● PROBLEM REQUIREMENTS: Whatever lies between the line with "P THIẾT BỊ ĐIỆN & XÂY DỰNG CÔNG NG" and the end of the data, both included, must be copied exactly and without pictures.

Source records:
╭──

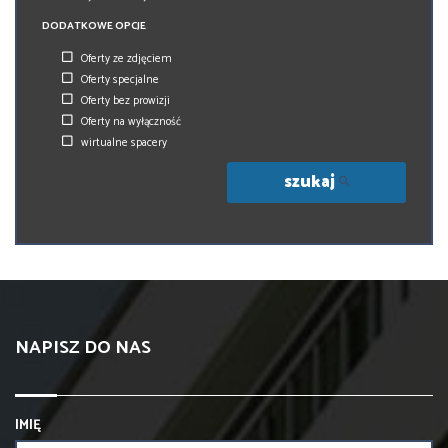
DODATKOWE OPCJE
Oferty ze zdjęciem
Oferty specjalne
Oferty bez prowizji
Oferty na wyłączność
wirtualne spacery
szukaj
NAPISZ DO NAS
IMIĘ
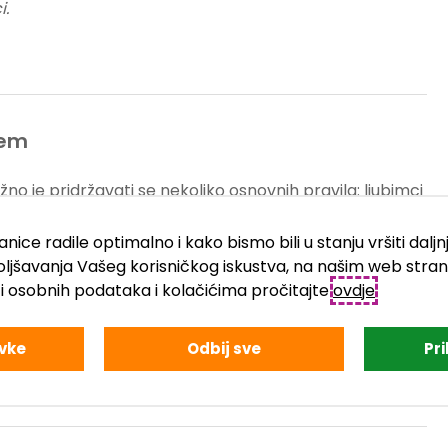
i.
cem
o je pridržavati se nekoliko osnovnih pravila: ljubimci
u zajedničkim prostorima te ne smiju ulaziti u sanitarne
 kamp ostane ugodno mjesto za sve – i dvonožne i
nice radile optimalno i kako bismo bili u stanju vršiti dalj
oljšavanja Vašeg korisničkog iskustva, na našim web stra
iti osobnih podataka i kolačićima pročitajte
ovdje
.
a svog ljubimca – to pokazuje poštovanje prema drugim
vke
Odbij sve
Pr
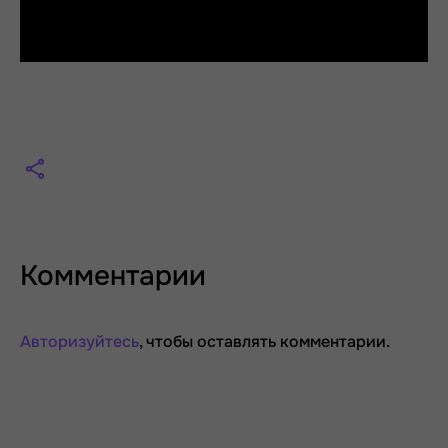
Комментарии
Авторизуйтесь
, чтобы оставлять комментарии.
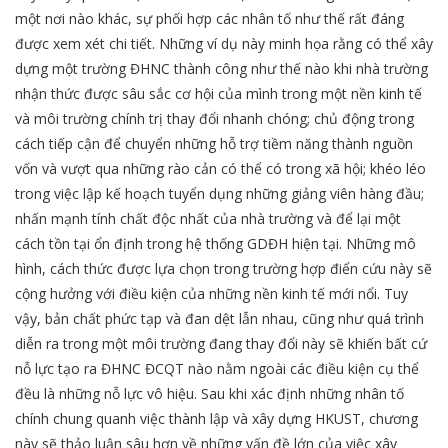
một nơi nào khác, sự phối hợp các nhân tố như thế rất đáng
được xem xét chi tiết. Những ví dụ này minh họa rằng có thể xây
dựng một trường ĐHNC thành công như thế nào khi nhà trường
nhận thức được sâu sắc cơ hội của mình trong một nền kinh tế
và môi trường chính trị thay đổi nhanh chóng; chủ động trong
cách tiếp cận để chuyển những hỗ trợ tiềm năng thành nguồn
vốn và vượt qua những rào cản có thể có trong xã hội; khéo léo
trong việc lập kế hoạch tuyển dụng những giảng viên hàng đầu;
nhấn mạnh tính chất độc nhất của nhà trường và để lại một
cách tồn tại ổn định trong hệ thống GDĐH hiện tại. Những mô
hình, cách thức được lựa chọn trong trường hợp điển cứu này sẽ
cộng hưởng với điều kiện của những nền kinh tế mới nổi. Tuy
vậy, bản chất phức tạp và đan dệt lẫn nhau, cũng như quá trình
diễn ra trong một môi trường đang thay đổi này sẽ khiến bất cứ
nỗ lực tạo ra ĐHNC ĐCQT nào nằm ngoài các điều kiện cụ thể
đều là những nỗ lực vô hiệu. Sau khi xác định những nhân tố
chính chung quanh việc thành lập và xây dựng HKUST, chương
này sẽ thảo luận sâu hơn về những vấn đề lớn của việc xây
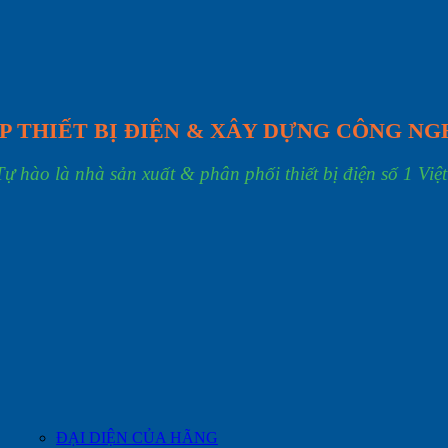
P THIẾT BỊ ĐIỆN & XÂY DỰNG CÔNG NG
Tự hào là nhà sản xuất & phân phối thiết bị điện số 1 Việ
ĐẠI DIỆN CỦA HÃNG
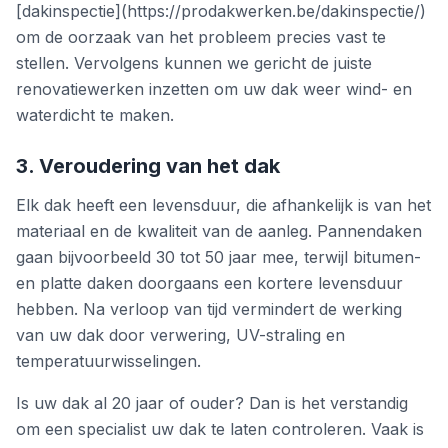
[dakinspectie](https://prodakwerken.be/dakinspectie/)
om de oorzaak van het probleem precies vast te
stellen. Vervolgens kunnen we gericht de juiste
renovatiewerken inzetten om uw dak weer wind- en
waterdicht te maken.
3. Veroudering van het dak
Elk dak heeft een levensduur, die afhankelijk is van het
materiaal en de kwaliteit van de aanleg. Pannendaken
gaan bijvoorbeeld 30 tot 50 jaar mee, terwijl bitumen-
en platte daken doorgaans een kortere levensduur
hebben. Na verloop van tijd vermindert de werking
van uw dak door verwering, UV-straling en
temperatuurwisselingen.
Is uw dak al 20 jaar of ouder? Dan is het verstandig
om een specialist uw dak te laten controleren. Vaak is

╰──

● TASK OUTPUT:
P THIẾT BỊ ĐIỆN & XÂY DỰNG CÔNG NG
Tự hào là nhà sản xuất & phân phối thiết bị điện số 1 Việ
ĐẠI DIỆN CỦA HÃNG
[dakinspectie](https://prodakwerken.be/dakinspectie/)
om de oorzaak van het probleem precies vast te
stellen. Vervolgens kunnen we gericht de juiste
renovatiewerken inzetten om uw dak weer wind- en
waterdicht te maken.
3. Veroudering van het dak
Elk dak heeft een levensduur, die afhankelijk is van het
materiaal en de kwaliteit van de aanleg. Pannendaken
gaan bijvoorbeeld 30 tot 50 jaar mee, terwijl bitumen-
en platte daken doorgaans een kortere levensduur
hebben. Na verloop van tijd vermindert de werking
van uw dak door verwering, UV-straling en
temperatuurwisselingen.
Is uw dak al 20 jaar of ouder? Dan is het verstandig
om een specialist uw dak te laten controleren. Vaak is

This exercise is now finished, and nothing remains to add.